AGW is a global problem that needs global solutions. The US has a huge part to play because we're a huge part of the problem and we have huge resources, but the rest of the world matters too. It is the entire nature of the global economy that is the problem, not a particular brand of it espoused in the US.

And it all has to change.

21 lostlakehiker  Sun, Nov 25, 2012 5:21:09pm

re: #10 Obdicut

There is easily trillions of dollars in current tech spending to be done. A lot of it is simply retooling things to not be so wasteful, especially rebuilding houses to be energy-efficient.

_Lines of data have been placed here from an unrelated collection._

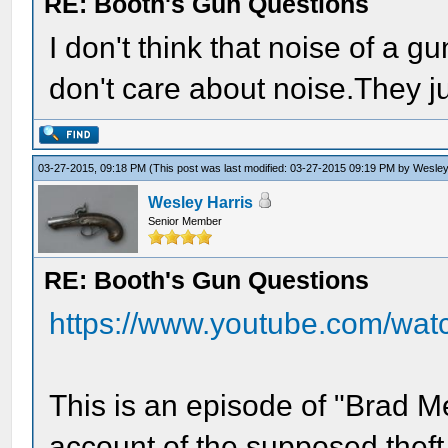
RE: Booth's Gun Questions
I don't think that noise of a
don't care about noise.They jus
03-27-2015, 09:18 PM
(This post was last modified: 03-27-2015 09:19 PM by
Wesley
Wesley Harris
Senior Member
RE: Booth's Gun Questions
https://www.youtube.com/wa
This is an episode of "Brad Me
account of the supposed theft 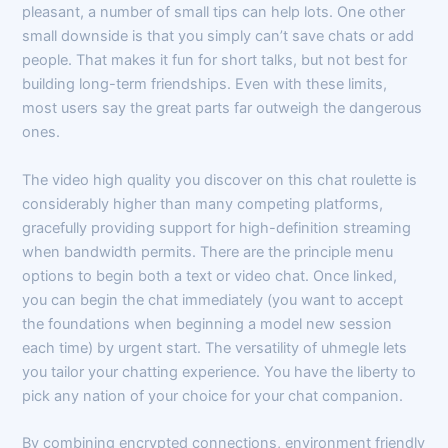
pleasant, a number of small tips can help lots. One other
small downside is that you simply can’t save chats or add
people. That makes it fun for short talks, but not best for
building long-term friendships. Even with these limits,
most users say the great parts far outweigh the dangerous
ones.
The video high quality you discover on this chat roulette is
considerably higher than many competing platforms,
gracefully providing support for high-definition streaming
when bandwidth permits. There are the principle menu
options to begin both a text or video chat. Once linked,
you can begin the chat immediately (you want to accept
the foundations when beginning a model new session
each time) by urgent start. The versatility of uhmegle lets
you tailor your chatting experience. You have the liberty to
pick any nation of your choice for your chat companion.
By combining encrypted connections, environment friendly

Agreed. Some part of efficiency technology is fairly mature. There, we should just get right to work. (It's high time and then some that every house should be properly insulated, for example. Some efficiency steps make good money sense, never mind global warming, right now. There ought to be a mechanism by which consumers can buy such improvements from their utility company, which will do the improvements, guarantee them, and charge less for the same temperature, while charging more per BTU or KWH to cover the expense of the modifications. The consumer is better off every day both with regards to utility bill and with regards to comfort, and the utility makes its cut of the money saved gradually, over the long run.

Other parts of efficiency technology will go mature in the near future. LED bulbs, for instance. I'm phasing those in in my house as CF bulbs burn out, but most people will want to wait for the price to drop by another factor of two.

What I was saying was that the time is not yet ripe to spend other trillions on building stuff that in my opinion will shortly be obsolete. Many of the wind turbines now in operation across Europe are first-generation things. It was a learning experience, but having learned, they and we can now do better. The same will probably hold for whatever we build right now. We must keep our hand in, for the practice and so as to encounter whatever glitches lie ahead in good time to learn the way around them. But the big build should be scheduled for a decade or two down the road, after we've moved another generation up the learning curve.

Same thing with solar. Al Gore has a recent essay, perhaps in the Atlantic (I forget, sorry) that was eminently reasonable and made the observation that there's a sort of Moore's law going with solar. Hence, you can expect to get a lot more bang for your 10-20-year-later buck than you will with today's. I know you'll throw it in my face that I've not been a fan of Gore very often, but that doesn't stop me agreeing with him when he nails it.